__LISTED ENTRIES__
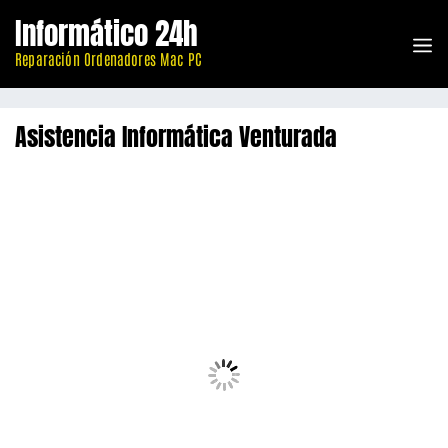
Saltar
Informático 24h
al
M
contenido
Reparación Ordenadores Mac PC
Asistencia Informática Venturada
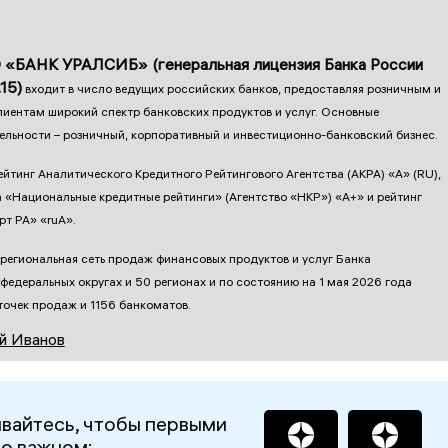
 «БАНК УРАЛСИБ» (генеральная лицензия Банка России
15)
входит в число ведущих российских банков, предоставляя розничным и
иентам широкий спектр банковских продуктов и услуг. Основные
ельности – розничный, корпоративный и инвестиционно-банковский бизнес.
ейтинг Аналитического Кредитного Рейтингового Агентства (АКРА) «А» (RU),
а «Национальные кредитные рейтинги» (Агентство «НКР») «А+» и рейтинг
рт РА» «ruА».
региональная сеть продаж финансовых продуктов и услуг Банка
 федеральных округах и 50 регионах и по состоянию на 1 мая 2026 года
точек продаж и 1156 банкоматов.
й Иванов
вайтесь, чтобы первыми
 о важном:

__ASSIGNED TASK__
Which lines in the listing above include the string "продаж"? Copy each of them.

__RESPONSE__
региональная сеть продаж финансовых продуктов и услуг Банка
точек продаж и 1156 банкоматов.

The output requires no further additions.